(Entries drawn from a collection)
╔══

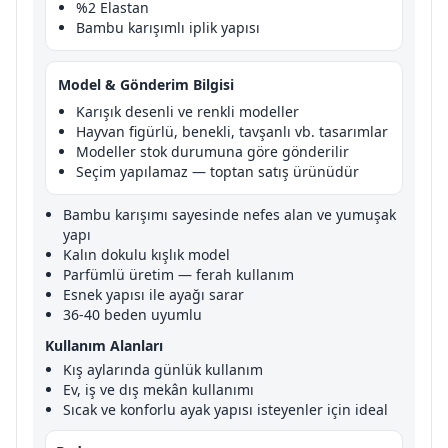
%2 Elastan
Bambu karışımlı iplik yapısı
Model & Gönderim Bilgisi
Karışık desenli ve renkli modeller
Hayvan figürlü, benekli, tavşanlı vb. tasarımlar
Modeller stok durumuna göre gönderilir
Seçim yapılamaz — toptan satış ürünüdür
Bambu karışımı sayesinde nefes alan ve yumuşak
yapı
Kalın dokulu kışlık model
Parfümlü üretim — ferah kullanım
Esnek yapısı ile ayağı sarar
36-40 beden uyumlu
Kullanım Alanları
Kış aylarında günlük kullanım
Ev, iş ve dış mekân kullanımı
Sıcak ve konforlu ayak yapısı isteyenler için ideal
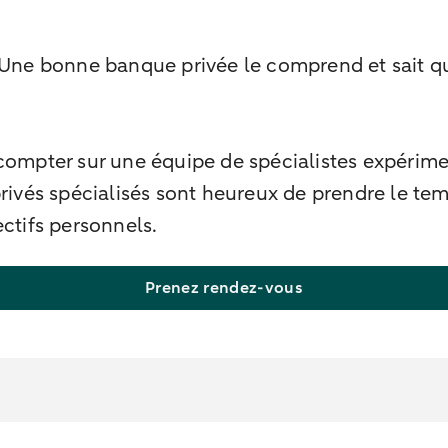
 Une bonne banque privée le comprend et sait q
ter sur une équipe de spécialistes expérimenté
rivés spécialisés sont heureux de prendre le tem
ctifs personnels.
Prenez rendez-vous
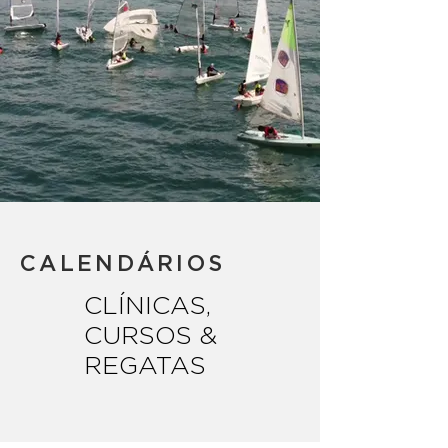
CALENDÁRIOS
CLÍNICAS,
CURSOS &
REGATAS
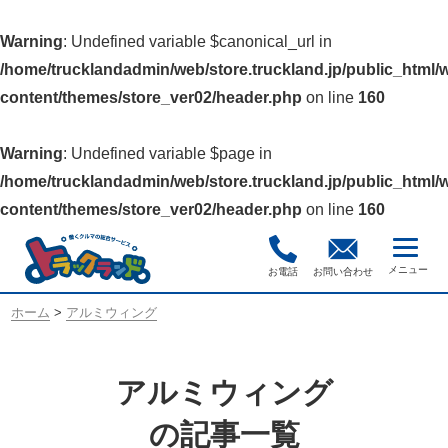
Warning
: Undefined variable $canonical_url in
/home/trucklandadmin/web/store.truckland.jp/public_html/
content/themes/store_ver02/header.php
on line
160
Warning
: Undefined variable $page in
/home/trucklandadmin/web/store.truckland.jp/public_html/
content/themes/store_ver02/header.php
on line
160
お電話
お問い合わせ
ホーム
>
アルミウィング
アルミウィング
の記事一覧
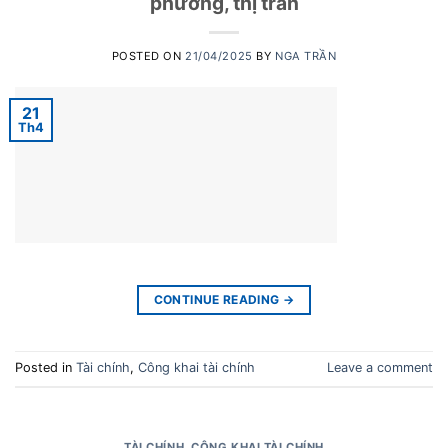
phường, thị trấn
POSTED ON
21/04/2025
BY
NGA TRẦN
21
Th4
CONTINUE READING
→
Posted in
Tài chính
,
Công khai tài chính
Leave a comment
TÀI CHÍNH
,
CÔNG KHAI TÀI CHÍNH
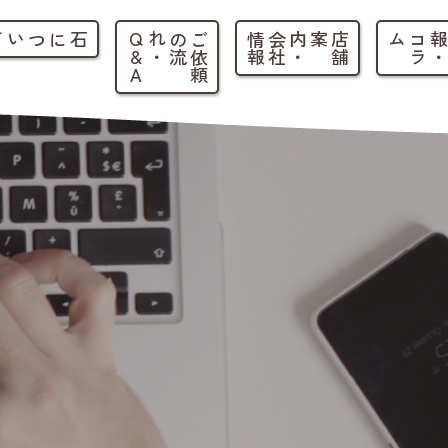
石について
ご
依
頼
の
流
れ
・
Q
&
A
店
舗
案内
・
会
社
情
報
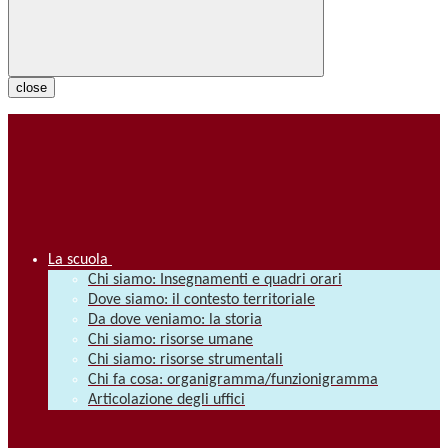
close
La scuola
Chi siamo: Insegnamenti e quadri orari
Dove siamo: il contesto territoriale
Da dove veniamo: la storia
Chi siamo: risorse umane
Chi siamo: risorse strumentali
Chi fa cosa: organigramma/funzionigramma
Articolazione degli uffici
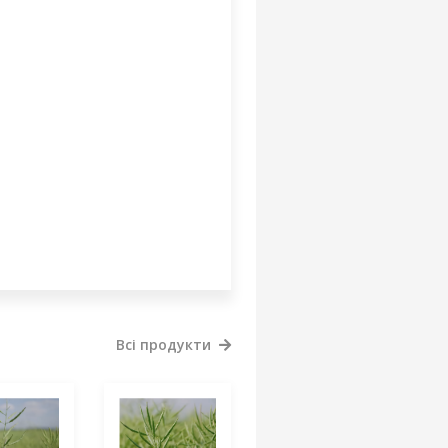
Всі продукти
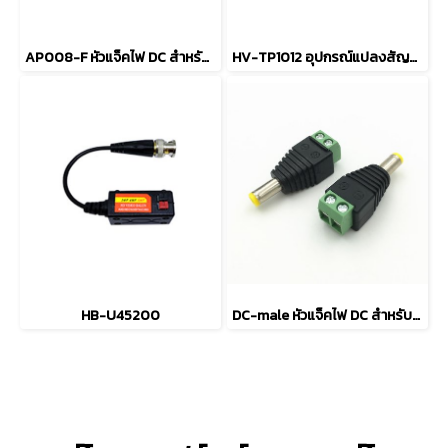
AP008-F หัวแจ็คไฟ DC สำหรับต่อกล้อง (ตัวเมีย)
HV-TP1012 อุปกรณ์แปลงสัญญาณ PoE
HB-U45200
DC-male หัวแจ็คไฟ DC สำหรับต่อกล้อง (9 ตัว DC plug)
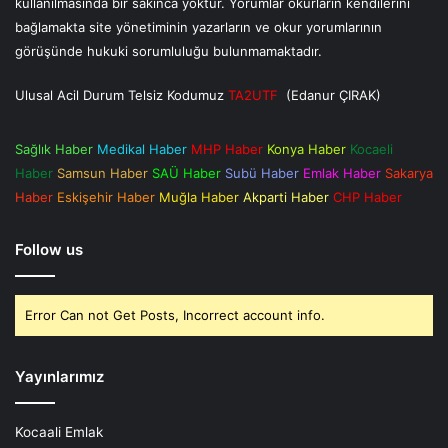
kullanılmasında bir sakınca yoktur. Yorumlar okurların kendilerini
bağlamakta site yönetiminin yazarların ve okur yorumlarının
görüşünde hukuki sorumluluğu bulunmamaktadır.
Ulusal Acil Durum Telsiz Kodumuz
TA2UTF
(Edanur ÇIRAK)
Sağlık Haber
Medikal Haber
MHP Haber
Konya Haber
Kocaeli
Haber
Samsun Haber
SAÜ Haber
Subü Haber
Emlak Haber
Sakarya
Haber
Eskişehir Haber
Muğla Haber
Akparti Haber
CHP Haber
Follow us
Error Can not Get Posts, Incorrect account info.
Yayınlarımız
Kocaali Emlak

╚══

YOUR ASSIGNMENT — Please transcribe every line of text in the data above without changing anything, and leave the pictures out of your answer.

TASK SOLUTION —
%2 Elastan
Bambu karışımlı iplik yapısı
Model & Gönderim Bilgisi
Karışık desenli ve renkli modeller
Hayvan figürlü, benekli, tavşanlı vb. tasarımlar
Modeller stok durumuna göre gönderilir
Seçim yapılamaz — toptan satış ürünüdür
Bambu karışımı sayesinde nefes alan ve yumuşak
yapı
Kalın dokulu kışlık model
Parfümlü üretim — ferah kullanım
Esnek yapısı ile ayağı sarar
36-40 beden uyumlu
Kullanım Alanları
Kış aylarında günlük kullanım
Ev, iş ve dış mekân kullanımı
Sıcak ve konforlu ayak yapısı isteyenler için ideal
 Une bonne banque privée le comprend et sait q
ter sur une équipe de spécialistes expérimenté
rivés spécialisés sont heureux de prendre le tem
ctifs personnels.
Prenez rendez-vous
CALENDÁRIOS
CLÍNICAS,
CURSOS &
REGATAS
Warning
: Undefined variable $canonical_url in
/home/trucklandadmin/web/store.truckland.jp/public_html/
content/themes/store_ver02/header.php
on line
160
Warning
: Undefined variable $page in
/home/trucklandadmin/web/store.truckland.jp/public_html/
content/themes/store_ver02/header.php
on line
160
お電話
お問い合わせ
ホーム
>
アルミウィング
アルミウィング
の記事一覧
phường, thị trấn
POSTED ON
21/04/2025
BY
NGA TRẦN
21
Th4
CONTINUE READING
→
Posted in
Tài chính
,
Công khai tài chính
Leave a comment
TÀI CHÍNH
,
CÔNG KHAI TÀI CHÍNH
石について
ご
依
頼
の
流
れ
・
Q
&
A
店
舗
案内
・
会
社
情
報
close
La scuola
Chi siamo: Insegnamenti e quadri orari
Dove siamo: il contesto territoriale
Da dove veniamo: la storia
Chi siamo: risorse umane
Chi siamo: risorse strumentali
Chi fa cosa: organigramma/funzionigramma
Articolazione degli uffici
Всі продукти
AP008-F หัวแจ็คไฟ DC สำหรับต่อกล้อง (ตัวเมีย)
HV-TP1012 อุปกรณ์แปลงสัญญาณ PoE
HB-U45200
DC-male หัวแจ็คไฟ DC สำหรับต่อกล้อง (9 ตัว DC plug)
kullanılmasında bir sakınca yoktur. Yorumlar okurların kendilerini
bağlamakta site yönetiminin yazarların ve okur yorumlarının
görüşünde hukuki sorumluluğu bulunmamaktadır.
Ulusal Acil Durum Telsiz Kodumuz
TA2UTF
(Edanur ÇIRAK)
Sağlık Haber
Medikal Haber
MHP Haber
Konya Haber
Kocaeli
Haber
Samsun Haber
SAÜ Haber
Subü Haber
Emlak Haber
Sakarya
Haber
Eskişehir Haber
Muğla Haber
Akparti Haber
CHP Haber
Follow us
Error Can not Get Posts, Incorrect account info.
Yayınlarımız
Kocaali Emlak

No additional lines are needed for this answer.